Task description | Starting at the first line of the data and ending at the line with "- Set up error tracking (Sentry)", copy each line exactly. Include both of those lines, but no pictures.
--- Data supplied ---
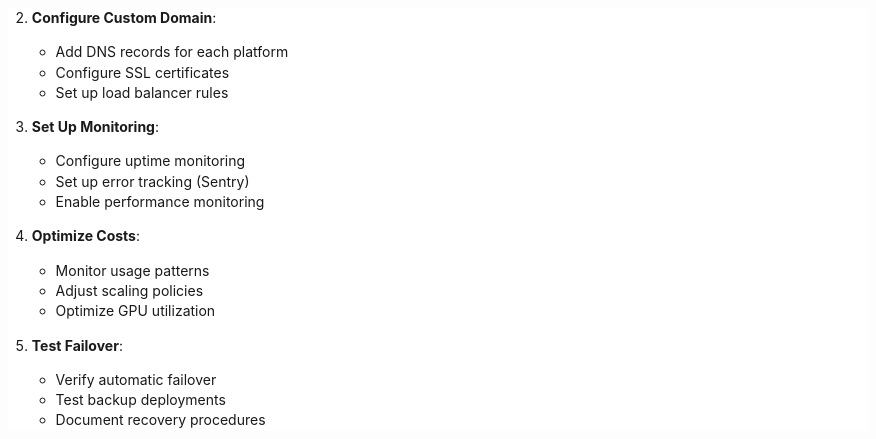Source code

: 2. **Configure Custom Domain**:
   - Add DNS records for each platform
   - Configure SSL certificates
   - Set up load balancer rules

3. **Set Up Monitoring**:
   - Configure uptime monitoring
   - Set up error tracking (Sentry)
   - Enable performance monitoring

4. **Optimize Costs**:
   - Monitor usage patterns
   - Adjust scaling policies
   - Optimize GPU utilization

5. **Test Failover**:
   - Verify automatic failover
   - Test backup deployments
   - Document recovery procedures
---
Task output |
Source code

: 2. **Configure Custom Domain**:
   - Add DNS records for each platform
   - Configure SSL certificates
   - Set up load balancer rules

3. **Set Up Monitoring**:
   - Configure uptime monitoring
   - Set up error tracking (Sentry)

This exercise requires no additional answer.